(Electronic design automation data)
*** Begin section ***

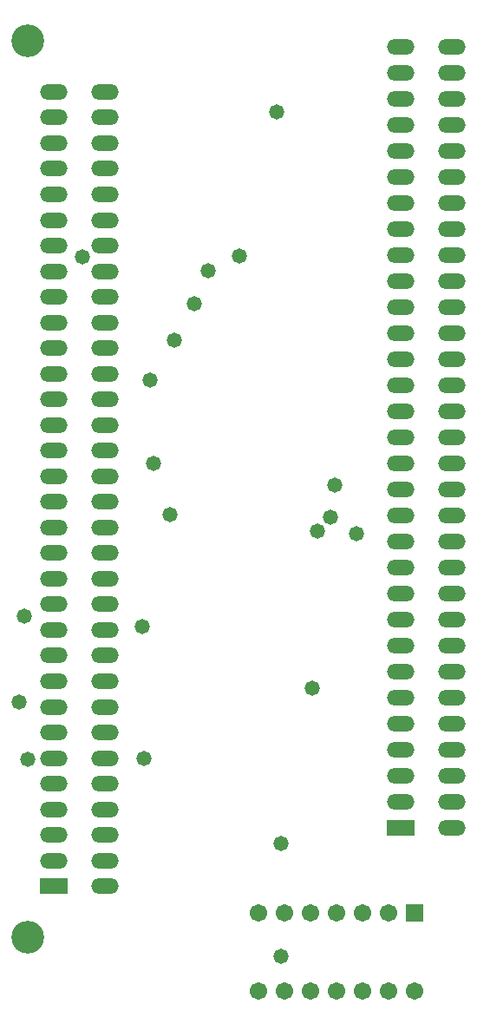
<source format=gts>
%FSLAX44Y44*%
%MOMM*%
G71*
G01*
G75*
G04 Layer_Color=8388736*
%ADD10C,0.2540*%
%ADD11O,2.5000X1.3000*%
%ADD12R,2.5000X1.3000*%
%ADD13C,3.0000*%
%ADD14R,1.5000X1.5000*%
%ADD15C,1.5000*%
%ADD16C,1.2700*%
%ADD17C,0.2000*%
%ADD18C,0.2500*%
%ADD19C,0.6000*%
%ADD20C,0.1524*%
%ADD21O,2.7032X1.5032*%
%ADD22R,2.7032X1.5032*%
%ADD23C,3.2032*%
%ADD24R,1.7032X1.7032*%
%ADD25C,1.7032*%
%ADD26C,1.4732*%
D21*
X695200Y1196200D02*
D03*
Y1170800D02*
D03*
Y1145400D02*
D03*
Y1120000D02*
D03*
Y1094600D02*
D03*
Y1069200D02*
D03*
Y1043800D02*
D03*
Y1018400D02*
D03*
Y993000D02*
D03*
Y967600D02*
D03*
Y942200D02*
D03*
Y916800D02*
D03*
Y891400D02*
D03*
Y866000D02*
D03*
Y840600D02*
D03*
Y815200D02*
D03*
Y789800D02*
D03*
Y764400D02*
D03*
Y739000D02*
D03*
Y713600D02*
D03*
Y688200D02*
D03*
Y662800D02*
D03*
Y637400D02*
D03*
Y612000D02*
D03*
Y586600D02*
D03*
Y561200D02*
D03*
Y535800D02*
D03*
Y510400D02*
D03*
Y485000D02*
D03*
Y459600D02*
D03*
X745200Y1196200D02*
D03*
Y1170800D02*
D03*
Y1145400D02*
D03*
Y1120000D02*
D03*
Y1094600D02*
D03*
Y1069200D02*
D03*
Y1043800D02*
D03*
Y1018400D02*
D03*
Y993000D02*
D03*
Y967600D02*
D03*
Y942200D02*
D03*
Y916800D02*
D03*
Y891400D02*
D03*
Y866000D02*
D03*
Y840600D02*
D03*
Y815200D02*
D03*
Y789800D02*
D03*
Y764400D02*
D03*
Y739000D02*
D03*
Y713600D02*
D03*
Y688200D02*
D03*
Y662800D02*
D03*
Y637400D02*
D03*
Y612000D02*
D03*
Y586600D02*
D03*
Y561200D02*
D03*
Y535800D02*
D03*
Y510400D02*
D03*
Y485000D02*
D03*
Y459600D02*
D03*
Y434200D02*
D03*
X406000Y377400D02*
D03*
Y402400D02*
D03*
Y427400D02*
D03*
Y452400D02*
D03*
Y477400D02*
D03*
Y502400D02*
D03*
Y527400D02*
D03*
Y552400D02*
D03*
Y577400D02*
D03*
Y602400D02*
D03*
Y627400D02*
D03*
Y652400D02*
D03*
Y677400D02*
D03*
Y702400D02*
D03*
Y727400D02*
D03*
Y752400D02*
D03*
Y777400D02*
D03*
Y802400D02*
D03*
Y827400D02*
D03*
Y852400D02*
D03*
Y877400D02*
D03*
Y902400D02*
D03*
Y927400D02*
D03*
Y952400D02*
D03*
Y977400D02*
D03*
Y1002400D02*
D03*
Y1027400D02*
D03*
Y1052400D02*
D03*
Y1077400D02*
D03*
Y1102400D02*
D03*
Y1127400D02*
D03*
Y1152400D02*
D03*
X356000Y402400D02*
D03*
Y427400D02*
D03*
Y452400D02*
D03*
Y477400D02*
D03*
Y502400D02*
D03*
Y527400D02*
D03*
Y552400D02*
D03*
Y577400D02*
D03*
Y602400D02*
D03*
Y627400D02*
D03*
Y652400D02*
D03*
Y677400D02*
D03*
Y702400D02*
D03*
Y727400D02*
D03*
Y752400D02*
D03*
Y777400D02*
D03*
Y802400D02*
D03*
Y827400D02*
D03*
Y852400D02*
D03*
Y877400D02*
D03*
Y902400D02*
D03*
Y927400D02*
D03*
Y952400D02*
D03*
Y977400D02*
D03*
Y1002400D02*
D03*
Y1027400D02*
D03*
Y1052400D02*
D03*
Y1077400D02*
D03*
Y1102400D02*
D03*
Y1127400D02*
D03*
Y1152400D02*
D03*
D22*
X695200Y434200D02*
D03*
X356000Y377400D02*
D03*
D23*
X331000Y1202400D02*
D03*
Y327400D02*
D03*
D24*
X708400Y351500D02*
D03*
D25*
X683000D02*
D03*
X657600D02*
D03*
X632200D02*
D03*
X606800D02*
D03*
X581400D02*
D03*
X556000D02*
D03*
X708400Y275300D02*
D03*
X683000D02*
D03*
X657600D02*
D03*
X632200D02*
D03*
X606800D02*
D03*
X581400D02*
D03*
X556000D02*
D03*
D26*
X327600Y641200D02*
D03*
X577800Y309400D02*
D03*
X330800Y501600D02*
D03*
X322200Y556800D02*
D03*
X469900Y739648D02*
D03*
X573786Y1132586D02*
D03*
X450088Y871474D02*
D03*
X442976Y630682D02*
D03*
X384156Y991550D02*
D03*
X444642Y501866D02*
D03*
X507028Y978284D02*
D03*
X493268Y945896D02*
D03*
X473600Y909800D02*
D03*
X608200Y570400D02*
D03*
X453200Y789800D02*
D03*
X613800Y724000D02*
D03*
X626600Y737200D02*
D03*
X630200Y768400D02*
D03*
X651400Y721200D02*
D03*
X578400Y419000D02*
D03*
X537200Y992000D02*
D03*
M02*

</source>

*** End section ***
*** Begin section ***

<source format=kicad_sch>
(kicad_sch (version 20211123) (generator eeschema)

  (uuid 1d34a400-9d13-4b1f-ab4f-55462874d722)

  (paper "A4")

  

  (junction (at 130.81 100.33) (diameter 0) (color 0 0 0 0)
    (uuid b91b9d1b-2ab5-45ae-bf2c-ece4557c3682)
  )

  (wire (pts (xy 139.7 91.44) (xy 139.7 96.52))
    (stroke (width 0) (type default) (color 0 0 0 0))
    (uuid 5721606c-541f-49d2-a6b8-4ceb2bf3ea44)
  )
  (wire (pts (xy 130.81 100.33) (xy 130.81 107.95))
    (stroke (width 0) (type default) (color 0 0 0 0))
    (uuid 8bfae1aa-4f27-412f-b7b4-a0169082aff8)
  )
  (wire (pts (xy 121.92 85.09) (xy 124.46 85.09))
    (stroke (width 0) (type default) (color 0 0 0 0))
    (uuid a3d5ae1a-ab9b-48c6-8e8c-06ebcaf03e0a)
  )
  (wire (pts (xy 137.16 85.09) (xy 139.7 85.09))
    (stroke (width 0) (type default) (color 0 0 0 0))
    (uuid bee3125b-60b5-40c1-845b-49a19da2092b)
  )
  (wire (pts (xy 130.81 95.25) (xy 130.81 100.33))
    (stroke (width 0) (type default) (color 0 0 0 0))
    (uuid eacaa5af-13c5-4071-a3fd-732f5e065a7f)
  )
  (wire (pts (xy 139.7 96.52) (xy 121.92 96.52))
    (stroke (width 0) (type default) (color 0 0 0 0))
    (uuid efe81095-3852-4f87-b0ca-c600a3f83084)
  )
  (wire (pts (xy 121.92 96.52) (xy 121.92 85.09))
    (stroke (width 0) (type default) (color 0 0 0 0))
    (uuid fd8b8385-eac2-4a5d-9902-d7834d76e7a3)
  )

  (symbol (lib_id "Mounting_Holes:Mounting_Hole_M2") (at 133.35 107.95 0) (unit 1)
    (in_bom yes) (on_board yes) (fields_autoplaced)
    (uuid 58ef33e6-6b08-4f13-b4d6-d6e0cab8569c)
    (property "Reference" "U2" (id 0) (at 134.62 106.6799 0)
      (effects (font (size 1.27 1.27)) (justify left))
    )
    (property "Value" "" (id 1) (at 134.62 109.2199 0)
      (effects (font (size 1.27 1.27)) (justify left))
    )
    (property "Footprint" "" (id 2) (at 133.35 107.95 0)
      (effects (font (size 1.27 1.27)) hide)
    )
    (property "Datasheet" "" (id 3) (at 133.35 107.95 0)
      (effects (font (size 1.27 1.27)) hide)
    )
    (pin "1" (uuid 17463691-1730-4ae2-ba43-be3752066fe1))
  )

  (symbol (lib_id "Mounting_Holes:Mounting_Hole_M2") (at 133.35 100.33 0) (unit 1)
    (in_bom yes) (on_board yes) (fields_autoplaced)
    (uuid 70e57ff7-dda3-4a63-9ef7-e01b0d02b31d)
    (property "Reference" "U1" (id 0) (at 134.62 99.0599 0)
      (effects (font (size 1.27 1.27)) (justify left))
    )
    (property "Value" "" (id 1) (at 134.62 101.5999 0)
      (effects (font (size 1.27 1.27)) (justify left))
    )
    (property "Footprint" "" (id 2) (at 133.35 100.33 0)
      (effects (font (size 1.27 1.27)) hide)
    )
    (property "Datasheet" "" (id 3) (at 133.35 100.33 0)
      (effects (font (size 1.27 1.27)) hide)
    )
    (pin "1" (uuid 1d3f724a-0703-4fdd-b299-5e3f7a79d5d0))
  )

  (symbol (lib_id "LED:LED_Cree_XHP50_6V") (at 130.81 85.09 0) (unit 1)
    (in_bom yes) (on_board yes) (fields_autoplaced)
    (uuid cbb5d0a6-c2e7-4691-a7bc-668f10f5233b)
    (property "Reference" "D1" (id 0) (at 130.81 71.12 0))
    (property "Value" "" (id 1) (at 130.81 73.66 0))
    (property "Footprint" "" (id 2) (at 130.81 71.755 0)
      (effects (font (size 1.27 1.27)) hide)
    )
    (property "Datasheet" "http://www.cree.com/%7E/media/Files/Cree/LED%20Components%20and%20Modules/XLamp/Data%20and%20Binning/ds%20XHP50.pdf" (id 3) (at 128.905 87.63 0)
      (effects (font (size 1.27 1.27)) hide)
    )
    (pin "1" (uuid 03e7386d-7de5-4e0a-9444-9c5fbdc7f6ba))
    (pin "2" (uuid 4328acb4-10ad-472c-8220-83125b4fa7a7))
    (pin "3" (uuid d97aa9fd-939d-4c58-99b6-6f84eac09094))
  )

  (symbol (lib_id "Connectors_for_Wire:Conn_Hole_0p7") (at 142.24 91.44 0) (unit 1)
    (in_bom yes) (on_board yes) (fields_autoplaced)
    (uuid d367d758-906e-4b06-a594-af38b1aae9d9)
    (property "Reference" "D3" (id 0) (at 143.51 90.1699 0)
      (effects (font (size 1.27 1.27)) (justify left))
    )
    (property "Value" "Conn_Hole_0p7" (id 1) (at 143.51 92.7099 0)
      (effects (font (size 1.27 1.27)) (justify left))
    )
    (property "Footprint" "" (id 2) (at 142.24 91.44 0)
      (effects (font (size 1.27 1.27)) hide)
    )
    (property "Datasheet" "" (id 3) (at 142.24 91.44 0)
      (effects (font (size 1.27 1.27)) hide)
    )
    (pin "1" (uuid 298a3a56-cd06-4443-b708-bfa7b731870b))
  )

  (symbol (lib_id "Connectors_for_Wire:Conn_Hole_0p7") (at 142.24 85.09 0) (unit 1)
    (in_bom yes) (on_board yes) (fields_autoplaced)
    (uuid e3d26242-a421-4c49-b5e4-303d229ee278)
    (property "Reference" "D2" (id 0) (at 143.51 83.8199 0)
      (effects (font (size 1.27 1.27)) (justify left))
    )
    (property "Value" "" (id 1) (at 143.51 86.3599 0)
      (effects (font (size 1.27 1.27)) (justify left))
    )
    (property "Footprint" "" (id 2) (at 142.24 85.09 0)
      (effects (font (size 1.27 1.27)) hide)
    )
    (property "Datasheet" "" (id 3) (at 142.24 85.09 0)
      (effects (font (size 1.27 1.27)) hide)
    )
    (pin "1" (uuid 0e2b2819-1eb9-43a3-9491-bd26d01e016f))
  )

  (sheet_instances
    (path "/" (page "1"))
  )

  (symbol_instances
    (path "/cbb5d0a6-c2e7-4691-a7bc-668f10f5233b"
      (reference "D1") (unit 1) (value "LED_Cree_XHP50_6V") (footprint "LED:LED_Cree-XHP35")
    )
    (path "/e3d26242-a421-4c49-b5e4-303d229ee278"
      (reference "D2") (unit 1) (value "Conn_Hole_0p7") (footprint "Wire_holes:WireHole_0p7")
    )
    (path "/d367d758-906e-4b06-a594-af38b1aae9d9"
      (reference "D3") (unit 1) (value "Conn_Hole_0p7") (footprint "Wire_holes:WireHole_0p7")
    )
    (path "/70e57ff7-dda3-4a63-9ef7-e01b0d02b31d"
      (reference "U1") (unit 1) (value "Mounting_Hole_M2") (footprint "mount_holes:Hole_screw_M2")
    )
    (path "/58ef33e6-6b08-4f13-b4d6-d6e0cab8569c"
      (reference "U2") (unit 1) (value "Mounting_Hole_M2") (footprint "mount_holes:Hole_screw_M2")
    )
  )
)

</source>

*** End section ***
*** Begin section ***

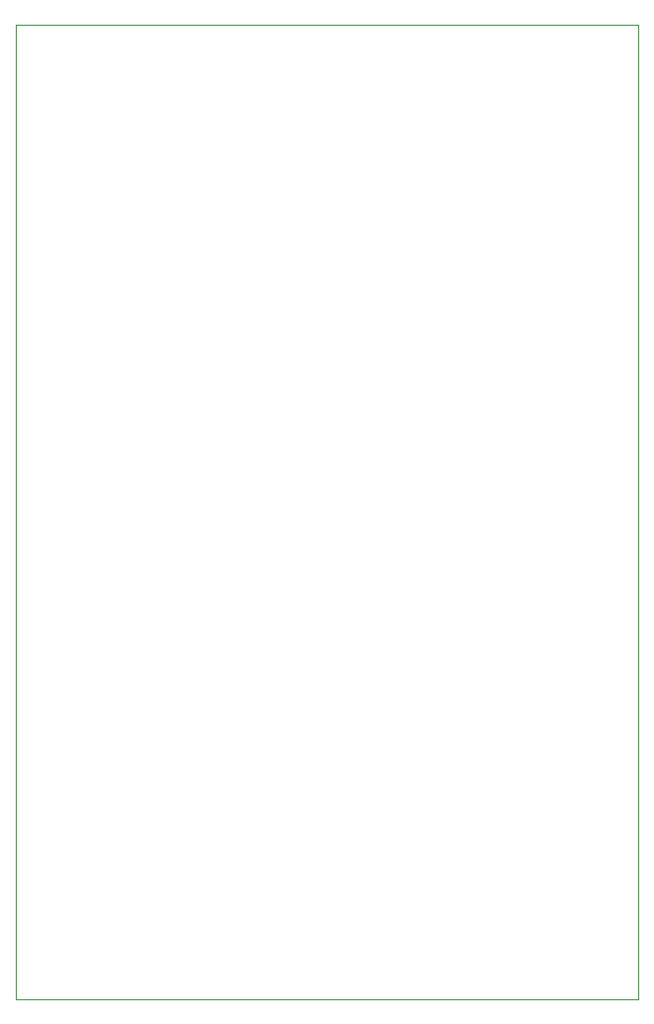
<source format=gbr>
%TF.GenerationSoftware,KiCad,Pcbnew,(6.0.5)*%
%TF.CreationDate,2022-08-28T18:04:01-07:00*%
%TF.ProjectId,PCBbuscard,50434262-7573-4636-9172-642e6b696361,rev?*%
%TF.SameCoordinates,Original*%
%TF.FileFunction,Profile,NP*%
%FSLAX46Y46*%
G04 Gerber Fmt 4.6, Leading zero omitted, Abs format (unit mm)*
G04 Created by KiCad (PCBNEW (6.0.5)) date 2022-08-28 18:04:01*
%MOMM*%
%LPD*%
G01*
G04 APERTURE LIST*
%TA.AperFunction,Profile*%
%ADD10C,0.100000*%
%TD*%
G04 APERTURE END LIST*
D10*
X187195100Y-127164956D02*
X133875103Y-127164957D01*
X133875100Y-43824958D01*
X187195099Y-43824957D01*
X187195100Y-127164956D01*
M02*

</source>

*** End section ***

- **What this task involves**
Determine the number of lines in the entries that contain "format", then write that number alone.

- **Written reply**
4